Even in welfare, there’s a very Modi-Gujarat fingerprint. He prefers programs with numbers. Gas cylinders distributed. Toilets built. Houses completed. It’s governance as performance metrics—quantifiable, trackable, visual. That’s not inherently bad, and in fact, many of these programs have improved lives. But they also sometimes miss the deeper, slower, harder-to-measure parts of social development: better health outcomes, higher literacy, more inclusive opportunities.

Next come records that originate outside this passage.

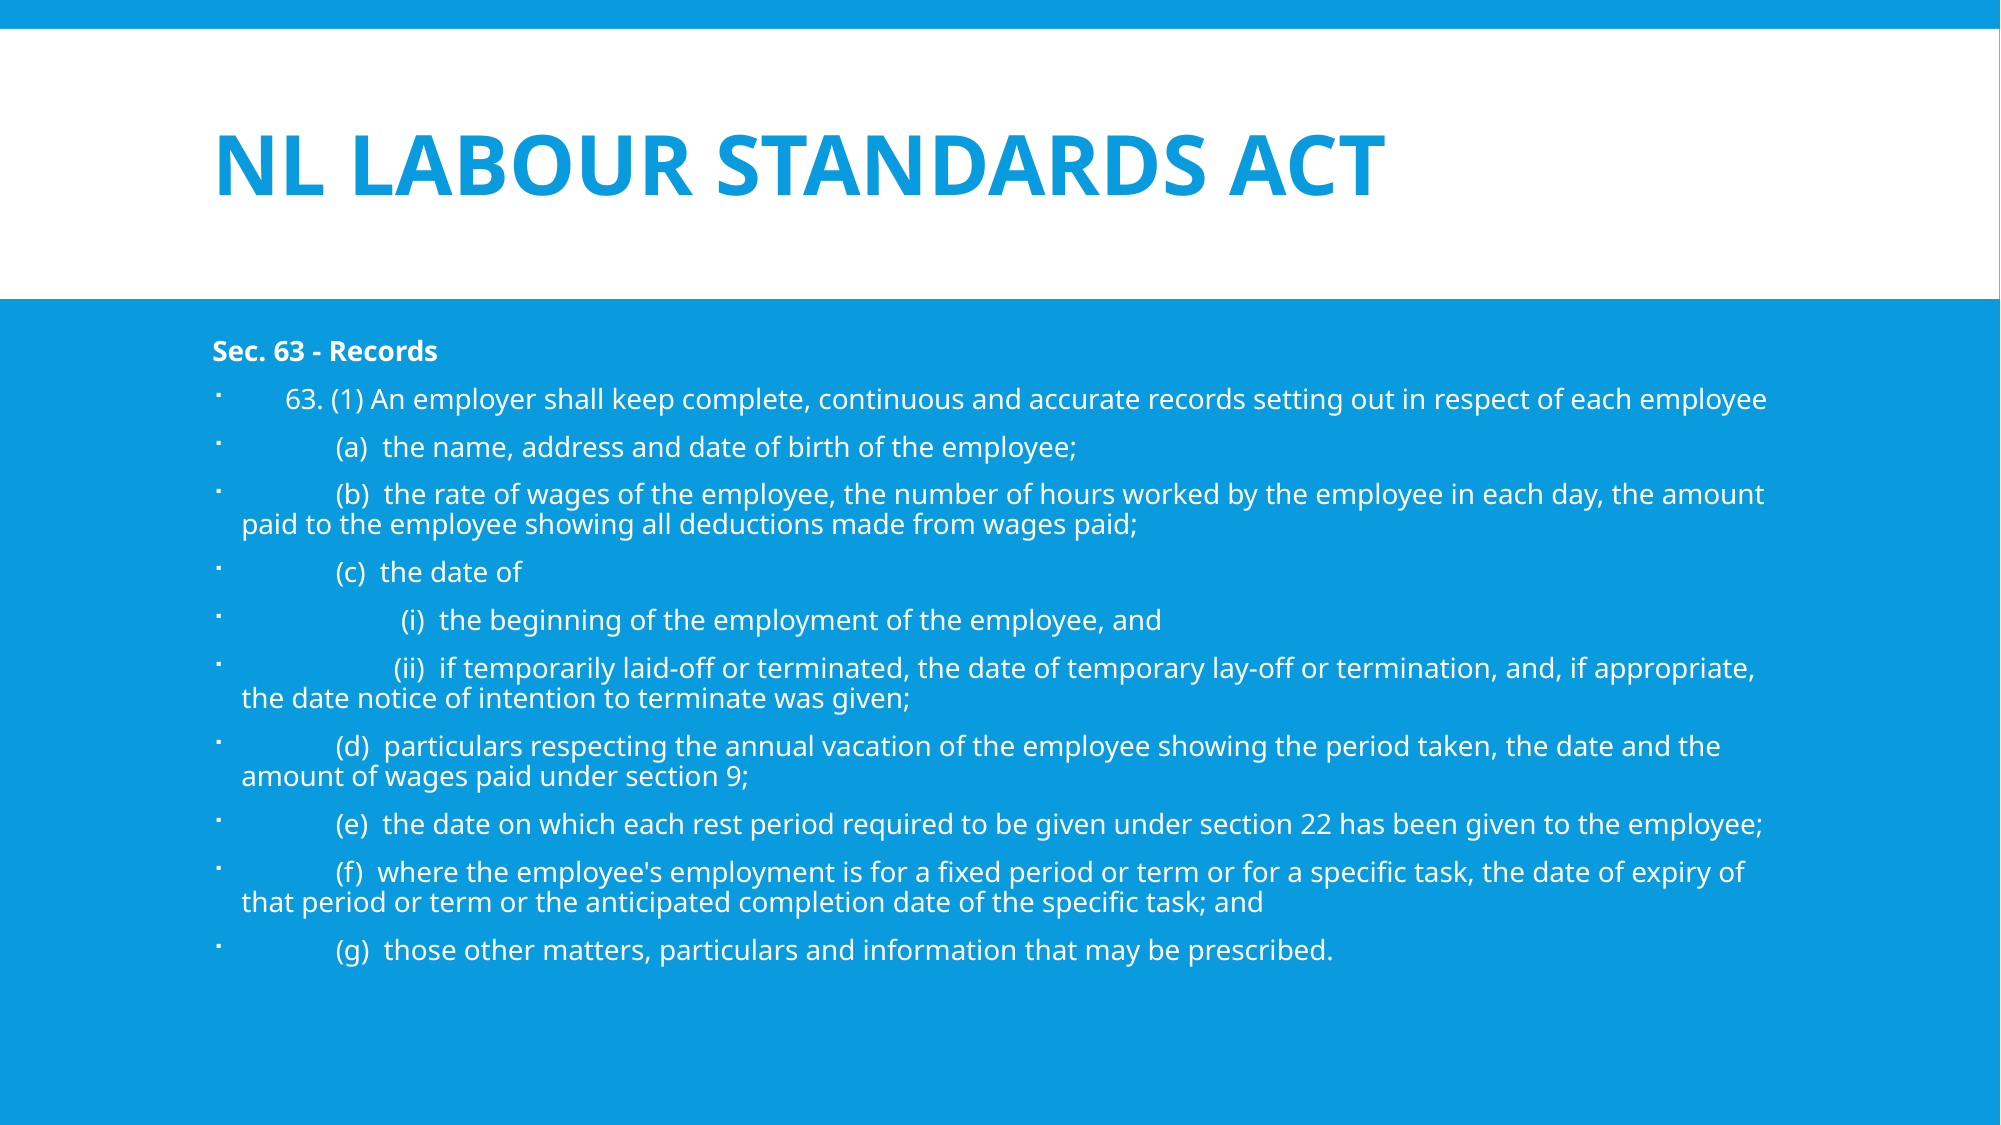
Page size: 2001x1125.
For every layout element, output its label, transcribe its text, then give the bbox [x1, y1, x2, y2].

title NL Labour Standards Act [197, 46, 1803, 295]
list Sec. 63 - Records 63. (1) An employer shall keep complete, continuous and accurate records setting out in respect of each employee (a) the name, address and date of birth of the employee; (b) the rate of wages of the employee, the number of hours worked by the employee in each day, the amount paid to the employee showing all deductions made from wages paid; (c) the date of (i) the beginning of the employment of the employee, and (ii) if temporarily laid-off or terminated, the date of temporary lay-off or termination, and, if appropriate, the date notice of intention to terminate was given; (d) particulars respecting the annual vacation of the employee showing the period taken, the date and the amount of wages paid under section 9; (e) the date on which each rest period required to be given under section 22 has been given to the employee; (f) where the employee's employment is for a fixed period or term or for a specific task, the date of expiry of that period or term or the anticipated completion date of the specific task; and (g) those other matters, particulars and information that may be prescribed. [197, 329, 1803, 1020]
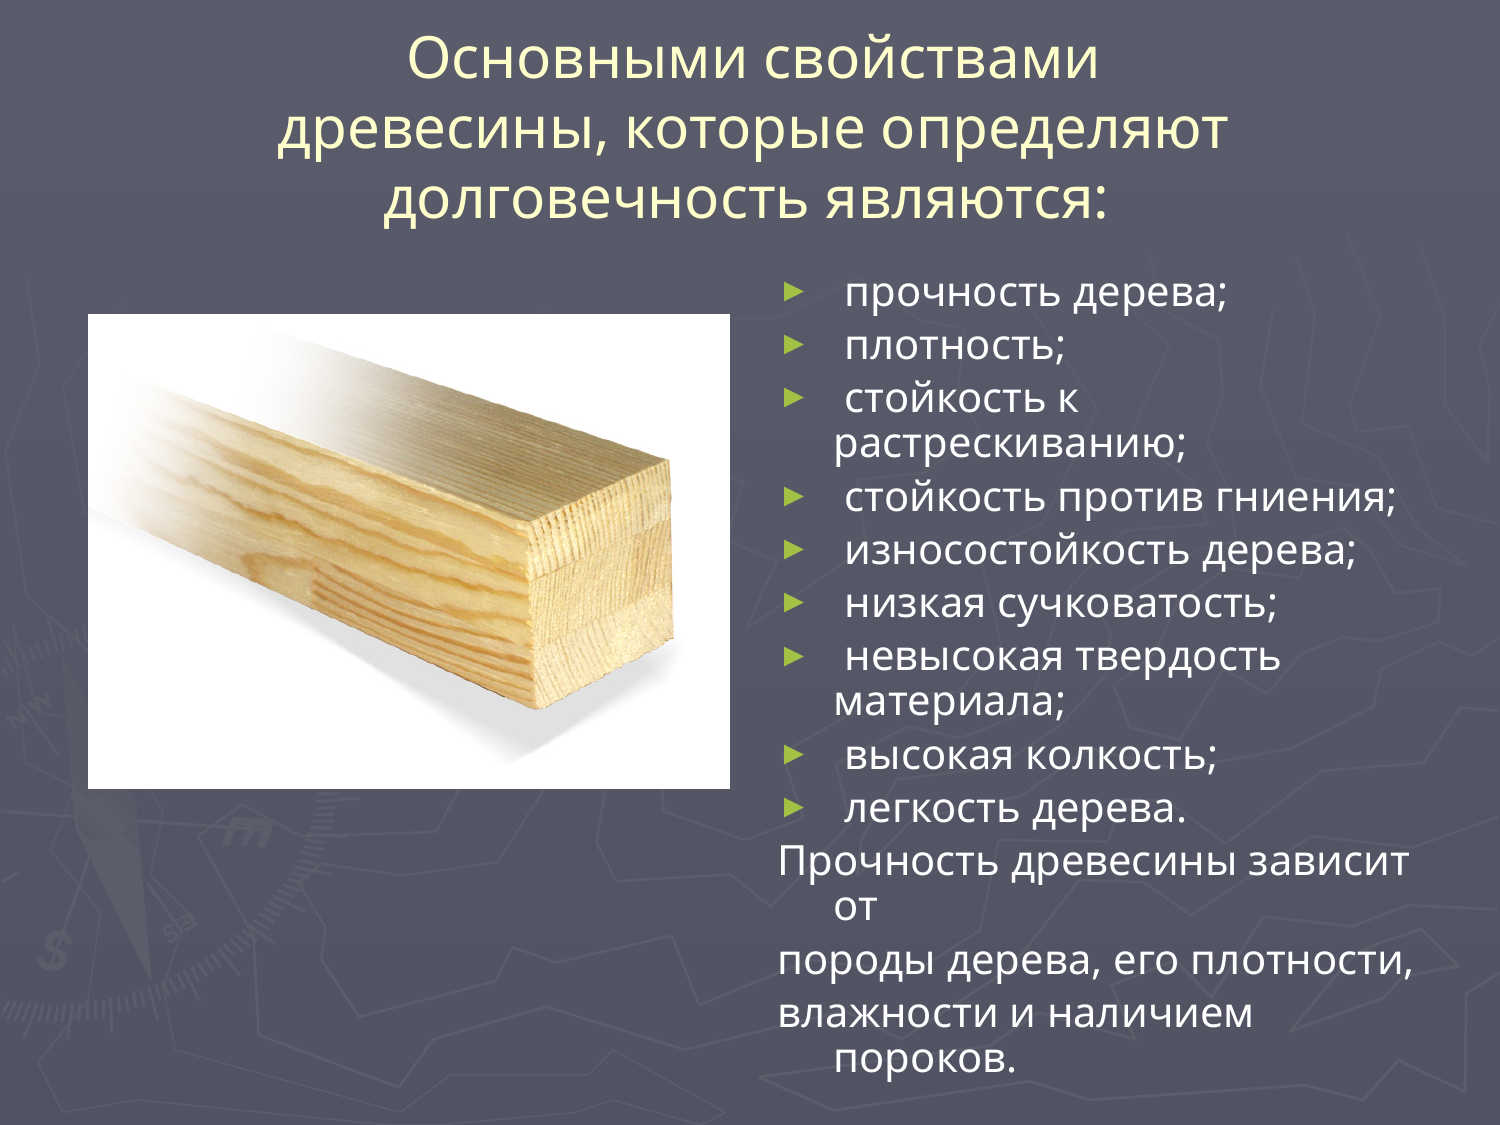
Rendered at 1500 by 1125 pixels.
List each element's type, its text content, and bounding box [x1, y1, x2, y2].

title Основными свойствами древесины, которые определяют долговечность являются: [52, 66, 1455, 255]
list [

So what does it mean to lead India with a Gujarat mindset? On one hand, it brings clarity. Modi believes in order, in scale, in building things that last. On the other hand, it can feel like trying to apply the logic of a well-oiled factory to a sprawling, unpredictable ecosystem.
Ten years in, Modi’s attempt to make India more like Gujarat is still unfolding. He’s succeeded in putting infrastructure and governance on steroids. He’s made the PM’s office more powerful than it’s been in decades. He’s put his own brand of nationalism at the center of public discourse. But he’s also had to learn—sometimes painfully—that running a country of 1.4 billion isn’t the same as running one ambitious state.

In the end, maybe this isn’t just about whether India can become more like Gujarat. Maybe it’s about how one leader can imprint his vision onto a country that constantly resists simplification. Modi tried to take what worked in Gujarat and lift it, scale it, and superimpose it on India. In some places, it clicked. In others, it collided with reality.